# Pex Crimping Tools?



## fabrk8r (Feb 12, 2010)

I can't speak about Jenny, never used one. 

At home I use a ratchet crimper by Watts. At work we use Wirsbo and Watts.

I prefer the stainlees steel band clamps for home projects but have also used ProPex expander with great results.


----------



## Mr Chips (Mar 23, 2008)

smells a little spammy to me.......


----------



## fabrk8r (Feb 12, 2010)

I love the smell of spam...fried.


----------



## NHMaster (Dec 21, 2009)

Crap crap crappity crap. :thumbsup:


----------



## fabrk8r (Feb 12, 2010)

NHMaster said:


> Crap crap crappity crap. :thumbsup:


C'mon NHMaster, tell us how you really feel. :laughing:


----------



## Scuba_Dave (Jan 16, 2009)

Mr Chips said:


> smells a little spammy to me.......


Just cause JennyTools & the poster are both in Pa ?
Possibly in the same neighborhood ?


----------



## Daniel Holzman (Mar 10, 2009)

Make sure you match the tool to the fitting. I use Wirsbo tubing and fittings, therefore I use a Wirsbo expander tool. Works well, although on some cuts I have had trouble keeping the retaining ring in place, requiring a second cut and installation. This is mostly an issue with 3/4 inch pipe, has not been a problem on 1/2 inch pipe.


----------



## majakdragon (Sep 16, 2006)

Hmmm, this is the second DIY site I have seen "advertising" Jenny Tools.


----------



## Mr Chips (Mar 23, 2008)

majakdragon said:


> Hmmm, this is the second DIY site I have seen "advertising" Jenny Tools.

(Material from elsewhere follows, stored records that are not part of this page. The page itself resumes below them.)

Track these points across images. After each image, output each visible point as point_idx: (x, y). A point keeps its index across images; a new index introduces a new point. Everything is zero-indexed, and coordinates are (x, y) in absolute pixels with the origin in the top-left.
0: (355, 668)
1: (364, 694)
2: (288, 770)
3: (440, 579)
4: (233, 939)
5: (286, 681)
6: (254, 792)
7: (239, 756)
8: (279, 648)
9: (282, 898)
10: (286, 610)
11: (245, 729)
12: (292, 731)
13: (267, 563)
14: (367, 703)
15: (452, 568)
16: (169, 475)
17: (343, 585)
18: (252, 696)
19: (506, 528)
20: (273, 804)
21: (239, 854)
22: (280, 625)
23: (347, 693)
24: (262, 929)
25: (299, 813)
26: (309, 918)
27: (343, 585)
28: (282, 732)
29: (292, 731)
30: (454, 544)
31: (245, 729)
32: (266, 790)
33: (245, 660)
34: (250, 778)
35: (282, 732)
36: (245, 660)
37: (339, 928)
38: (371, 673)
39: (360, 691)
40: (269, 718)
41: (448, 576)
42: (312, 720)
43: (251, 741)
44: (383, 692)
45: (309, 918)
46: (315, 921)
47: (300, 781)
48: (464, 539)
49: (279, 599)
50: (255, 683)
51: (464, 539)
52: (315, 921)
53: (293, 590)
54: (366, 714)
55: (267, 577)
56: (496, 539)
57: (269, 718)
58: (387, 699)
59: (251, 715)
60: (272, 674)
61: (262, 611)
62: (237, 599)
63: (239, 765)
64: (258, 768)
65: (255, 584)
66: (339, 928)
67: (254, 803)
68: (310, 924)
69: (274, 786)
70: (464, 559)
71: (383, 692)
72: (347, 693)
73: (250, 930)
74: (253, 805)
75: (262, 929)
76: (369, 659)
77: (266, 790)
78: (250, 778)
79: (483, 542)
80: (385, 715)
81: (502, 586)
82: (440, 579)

That's what you get for two-timing us Majak


----------



## kwikfishron (Mar 11, 2010)

Scuba_Dave said:


> Just cause JennyTools & the poster are both in Pa ?
> Possibly in the same neighborhood ?


How do you know the poster is in PA?


----------



## Scuba_Dave (Jan 16, 2009)

kwikfishron said:


> How do you know the poster is in PA?


Secret squirrel tracking device


----------



## Jim F (Mar 4, 2010)

I bought a Kobalt 1/2" ring crimper from Lowes and have had good luck with it so far. The ring cutter is another story. It worked fine at first and then stopped cutting until I adjusted it to cut deeper but not it comes close to the fitting. I think the blade must have dulled somewhat.


----------